Still, there are others whose use has not been brought to light yet. I wonder about them sometimes, “Tell me again, why exactly am I supposed to keep this person around?” On those over-analytical days, that can be like waiting for the ketchup to come out of the bottle — the anticipation kills me. But then I remember that timing is all His, so I just say “Okay God, You’ll tell me I guess.”
And so today, on the eve of Spring, I thank YOU for being a part of MY life…for whatever, whenever or forever. : )
“Reason, Season, Lifetime”
People come into your life for a reason, a season or a lifetime. When you figure out which one it is, you will know what to do for each person.
When someone is in your life for a REASON, it is usually to meet a need you have expressed. They have come to assist you through a difficulty; to provide you with guidance and support; to aid you physically, emotionally or spiritually. They may seem like a godsend, and they are. They are there for the reason you need them to be.
Then, without any wrongdoing on your part or at an inconvenient time, this person will say or do something to bring the relationship to an end. Sometimes they die. Sometimes they walk away. Sometimes they act up and force you to take a stand. What we must realize is that our need has been met, our desire fulfilled; their work is done. The prayer you sent up has been answered and now it is time to move on.
Some people come into your life for a SEASON, because your turn has come to share, grow or learn. They bring you an experience of peace or make you laugh. They may teach you something you have never done. They usually give you an unbelievable amount of joy. Believe it. It is real. But only for a season.
LIFETIME relationships teach you lifetime lessons; things you must build upon in order to have a solid emotional foundation. Your job is to accept the lesson, love the person, and put what you have learned to use in all other relationships and areas of your life. It is said that love is blind but friendship is clairvoyant.
Thank you for being a part of my life…….
~ Brian A. “Drew” Chalker
… and she’s back! “Love is blind but friendship is clairvoyant” indeed. A blessed weekend to you, amiga, and also to all Rx readers!

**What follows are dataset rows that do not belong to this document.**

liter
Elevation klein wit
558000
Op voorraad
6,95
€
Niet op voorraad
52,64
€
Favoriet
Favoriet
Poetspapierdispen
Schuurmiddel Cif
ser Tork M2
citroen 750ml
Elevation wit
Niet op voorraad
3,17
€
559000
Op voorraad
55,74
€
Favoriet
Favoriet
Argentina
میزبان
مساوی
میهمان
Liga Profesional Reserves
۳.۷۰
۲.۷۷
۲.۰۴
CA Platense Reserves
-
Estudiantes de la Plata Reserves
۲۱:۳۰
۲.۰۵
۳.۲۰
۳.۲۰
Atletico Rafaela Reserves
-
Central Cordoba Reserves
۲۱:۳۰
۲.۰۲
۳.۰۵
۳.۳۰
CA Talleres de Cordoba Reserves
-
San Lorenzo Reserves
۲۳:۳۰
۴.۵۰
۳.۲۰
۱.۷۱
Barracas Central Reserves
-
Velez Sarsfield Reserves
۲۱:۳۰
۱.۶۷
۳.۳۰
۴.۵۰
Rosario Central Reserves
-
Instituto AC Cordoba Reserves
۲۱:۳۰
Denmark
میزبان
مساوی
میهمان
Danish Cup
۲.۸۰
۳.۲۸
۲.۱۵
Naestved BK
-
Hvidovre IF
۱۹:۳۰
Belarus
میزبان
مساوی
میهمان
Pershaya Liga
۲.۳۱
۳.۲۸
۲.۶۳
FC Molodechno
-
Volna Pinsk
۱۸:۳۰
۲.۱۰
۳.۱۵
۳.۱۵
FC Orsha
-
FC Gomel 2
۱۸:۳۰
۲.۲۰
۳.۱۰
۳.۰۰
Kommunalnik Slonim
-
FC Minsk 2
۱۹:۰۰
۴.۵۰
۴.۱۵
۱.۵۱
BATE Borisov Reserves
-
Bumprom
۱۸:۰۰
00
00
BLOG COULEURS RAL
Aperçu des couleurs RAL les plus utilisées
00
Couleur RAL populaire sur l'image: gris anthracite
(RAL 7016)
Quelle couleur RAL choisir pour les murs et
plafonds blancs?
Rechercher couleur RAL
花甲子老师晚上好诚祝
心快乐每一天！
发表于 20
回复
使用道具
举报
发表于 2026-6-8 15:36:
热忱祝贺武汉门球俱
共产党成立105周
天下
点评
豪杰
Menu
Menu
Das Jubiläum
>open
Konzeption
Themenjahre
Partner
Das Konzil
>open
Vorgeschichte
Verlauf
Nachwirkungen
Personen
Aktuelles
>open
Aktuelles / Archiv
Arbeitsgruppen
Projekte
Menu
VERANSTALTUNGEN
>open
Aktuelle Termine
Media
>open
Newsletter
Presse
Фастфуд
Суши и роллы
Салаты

And thank you for the push! : )
I’m working on a similar project for a friend. It’s taken a LONG time as some memories are particularly difficult. This project has made me happy, angry, sad, nostalgic. I’ve laughed, cried, and crabbed out a few people. Mostly it has made me thankful for the good times shared, sweet memories, the laughter and love. Friendship is clairvoyant indeed.
Loved it, applause…applause!
Thank you…bow, bow… : )
I agree with Mildred…”Standing Ovation!” And our thanks go to you, Connie, for allowing us to be a part of your life!